The calibre-native code fixes the following bugs in ConvertLIT:

All footnote, etc hyperlinks should be correct. ConvertLIT would frequently create a hyperlink to an incorrect file sharing a filename common prefix.
There should be no extraneous spaces. ConvertLIT attempts to pretty-print HTML as it extracts it, but frequently inserts whitespace where it doesn't belong.
Technically malformed books from Penguin should extract properly. At least some books from Penguin are broken in a way which causes ConvertLIT to fail even though Microsoft Reader handles them gracefully.
Correctly handles LIT files containing files with very long filenames. ConvertLIT will report a confusing UTF-8 decode error in these situations. (This bug just fixed, will be in calibre 0.4.81.)

"Ah!," you ask, "but what bugs does your new code introduce, other than being rather slow right now?"

Well that's where you, the savvy early-adopter, come in: we need to find them! If you (a) have a fair number of LIT e-books and (b) can run a command from the command-line, please download the attached Python script and run it against your library. The arguments are the filename of a logfile to write out to and the directory to search for LIT files in. For example:

Code:

python stress-lit2oeb.py log.txt library/

If the script reports interesting results (i.e., bugs) please e-mail me the log-file.

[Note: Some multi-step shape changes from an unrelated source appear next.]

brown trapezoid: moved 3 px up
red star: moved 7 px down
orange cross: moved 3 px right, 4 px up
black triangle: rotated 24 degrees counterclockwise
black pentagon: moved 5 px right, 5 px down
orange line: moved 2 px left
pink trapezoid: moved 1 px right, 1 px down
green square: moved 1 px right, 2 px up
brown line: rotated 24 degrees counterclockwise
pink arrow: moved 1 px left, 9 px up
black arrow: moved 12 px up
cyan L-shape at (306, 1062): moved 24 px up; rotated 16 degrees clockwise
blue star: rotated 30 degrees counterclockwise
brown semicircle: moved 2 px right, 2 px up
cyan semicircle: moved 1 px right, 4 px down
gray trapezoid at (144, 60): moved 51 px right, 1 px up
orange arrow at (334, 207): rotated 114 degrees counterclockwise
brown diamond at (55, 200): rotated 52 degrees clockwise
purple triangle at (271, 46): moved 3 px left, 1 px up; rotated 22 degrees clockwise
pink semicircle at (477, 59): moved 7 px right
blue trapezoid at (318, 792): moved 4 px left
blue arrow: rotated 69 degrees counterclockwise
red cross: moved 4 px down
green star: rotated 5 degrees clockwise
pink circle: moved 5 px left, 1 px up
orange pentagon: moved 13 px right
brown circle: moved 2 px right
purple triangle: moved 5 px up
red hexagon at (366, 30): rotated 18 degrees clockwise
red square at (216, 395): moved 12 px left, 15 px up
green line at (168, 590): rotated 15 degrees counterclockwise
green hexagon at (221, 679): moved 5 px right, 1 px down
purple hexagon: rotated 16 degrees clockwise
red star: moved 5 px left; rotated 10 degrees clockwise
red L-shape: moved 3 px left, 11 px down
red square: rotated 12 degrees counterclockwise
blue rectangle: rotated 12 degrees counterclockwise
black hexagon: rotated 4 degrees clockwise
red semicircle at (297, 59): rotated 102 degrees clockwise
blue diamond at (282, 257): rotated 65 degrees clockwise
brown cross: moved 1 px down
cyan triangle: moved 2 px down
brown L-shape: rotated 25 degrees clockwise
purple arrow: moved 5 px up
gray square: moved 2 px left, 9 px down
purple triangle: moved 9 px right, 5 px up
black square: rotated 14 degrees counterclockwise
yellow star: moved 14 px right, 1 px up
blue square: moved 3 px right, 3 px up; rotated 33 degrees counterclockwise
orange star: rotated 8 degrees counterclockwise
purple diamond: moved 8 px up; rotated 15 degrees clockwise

If you instead / then just use 'lit2oeb' or 'lit2lrf --lit2oeb' on individual files and find individual bugs, please use the calibre issue-tracker as per usual: check if anyone else has already posted the same bug, and if not post a new defect issue.

Thanks, and I hope you find this useful!

-Marshall

P.S. In case it isn't obvious, the calibre LIT code does not include DRM removal. You'll still need ConvertLIT for that if you want to do such things, but there are no known bugs there.